• _What to produce_: List each line of the data below that contains the word "with", and copy every such line in full.

*** Opening of Records for processing ***

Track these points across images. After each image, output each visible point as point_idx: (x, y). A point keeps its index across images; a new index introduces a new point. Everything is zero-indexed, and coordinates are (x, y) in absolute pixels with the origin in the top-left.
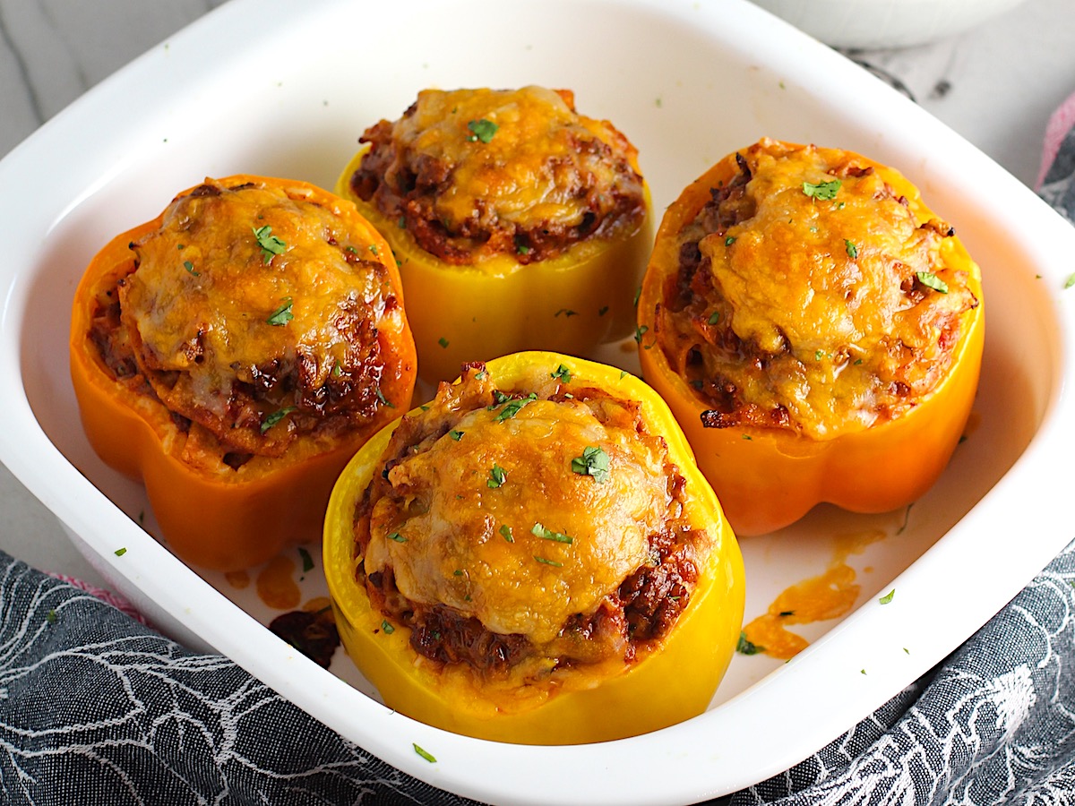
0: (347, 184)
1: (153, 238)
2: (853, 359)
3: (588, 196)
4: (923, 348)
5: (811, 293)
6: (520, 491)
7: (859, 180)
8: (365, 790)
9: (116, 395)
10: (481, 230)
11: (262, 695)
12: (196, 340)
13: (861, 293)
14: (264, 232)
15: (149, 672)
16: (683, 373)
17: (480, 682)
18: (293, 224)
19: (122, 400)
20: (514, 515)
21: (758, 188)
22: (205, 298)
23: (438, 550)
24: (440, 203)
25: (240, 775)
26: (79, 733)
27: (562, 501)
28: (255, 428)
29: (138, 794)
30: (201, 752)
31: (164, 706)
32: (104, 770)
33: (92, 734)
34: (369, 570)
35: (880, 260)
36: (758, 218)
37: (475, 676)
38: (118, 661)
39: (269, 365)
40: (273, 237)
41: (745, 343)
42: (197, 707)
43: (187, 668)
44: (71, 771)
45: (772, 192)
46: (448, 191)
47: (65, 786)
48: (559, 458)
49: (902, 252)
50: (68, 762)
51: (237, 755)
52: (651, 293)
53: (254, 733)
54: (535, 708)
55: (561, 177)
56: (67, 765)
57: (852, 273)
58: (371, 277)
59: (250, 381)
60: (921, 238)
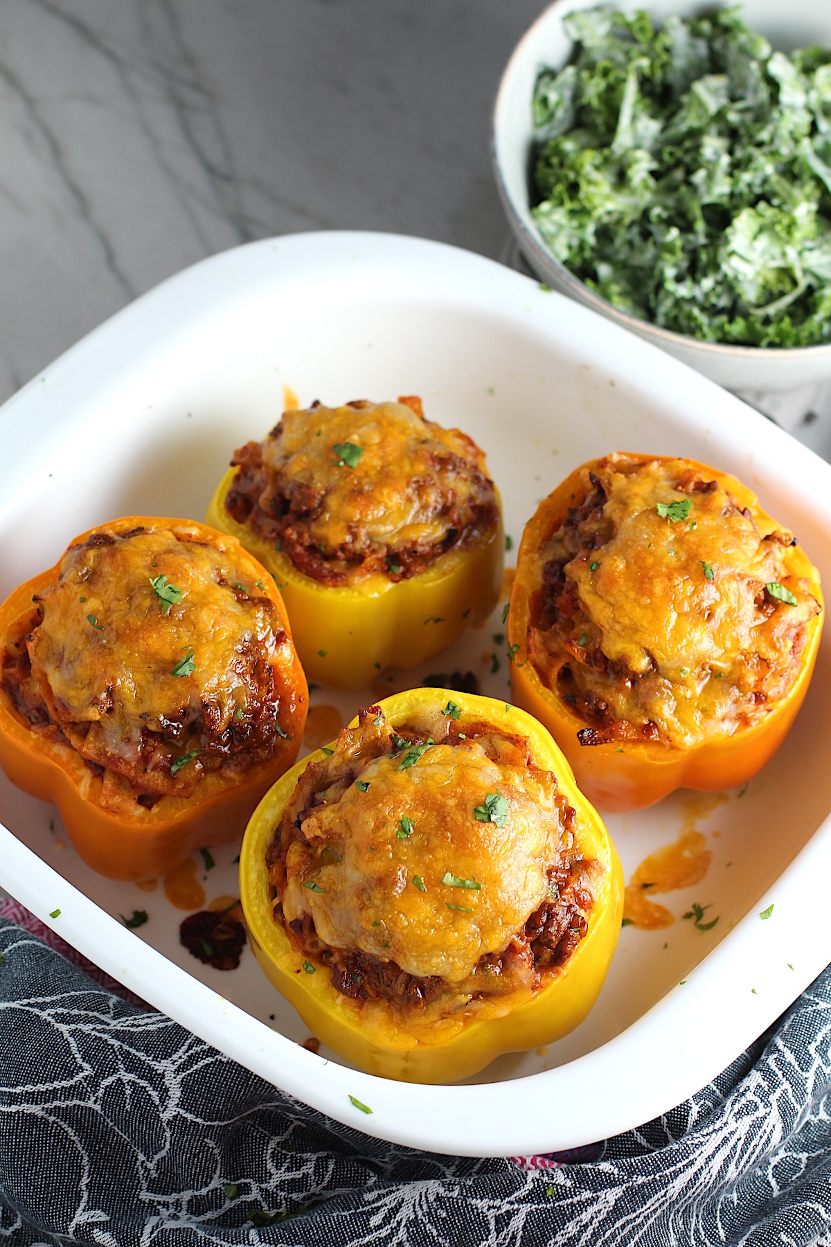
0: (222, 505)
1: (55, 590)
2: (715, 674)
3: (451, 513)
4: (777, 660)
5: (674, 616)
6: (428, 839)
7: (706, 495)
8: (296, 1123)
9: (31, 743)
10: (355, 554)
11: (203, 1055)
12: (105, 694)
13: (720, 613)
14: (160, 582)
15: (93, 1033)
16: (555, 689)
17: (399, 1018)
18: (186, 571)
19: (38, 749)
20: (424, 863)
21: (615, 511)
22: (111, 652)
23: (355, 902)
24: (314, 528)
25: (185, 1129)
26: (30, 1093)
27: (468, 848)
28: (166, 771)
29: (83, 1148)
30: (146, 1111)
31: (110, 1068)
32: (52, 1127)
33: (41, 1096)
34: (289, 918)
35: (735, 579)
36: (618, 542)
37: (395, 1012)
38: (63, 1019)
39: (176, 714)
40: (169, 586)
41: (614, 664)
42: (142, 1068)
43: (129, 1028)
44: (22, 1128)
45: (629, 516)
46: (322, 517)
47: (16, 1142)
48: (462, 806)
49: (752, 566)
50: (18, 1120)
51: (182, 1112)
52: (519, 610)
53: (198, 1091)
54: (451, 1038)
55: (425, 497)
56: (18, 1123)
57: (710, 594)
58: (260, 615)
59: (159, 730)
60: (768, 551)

*** Close of Records for processing ***

• _Final answer_:
Track these points across images. After each image, output each visible point as point_idx: (x, y). A point keeps its index across images; a new index introduces a new point. Everything is zero-indexed, and coordinates are (x, y) in absolute pixels with the origin in the top-left.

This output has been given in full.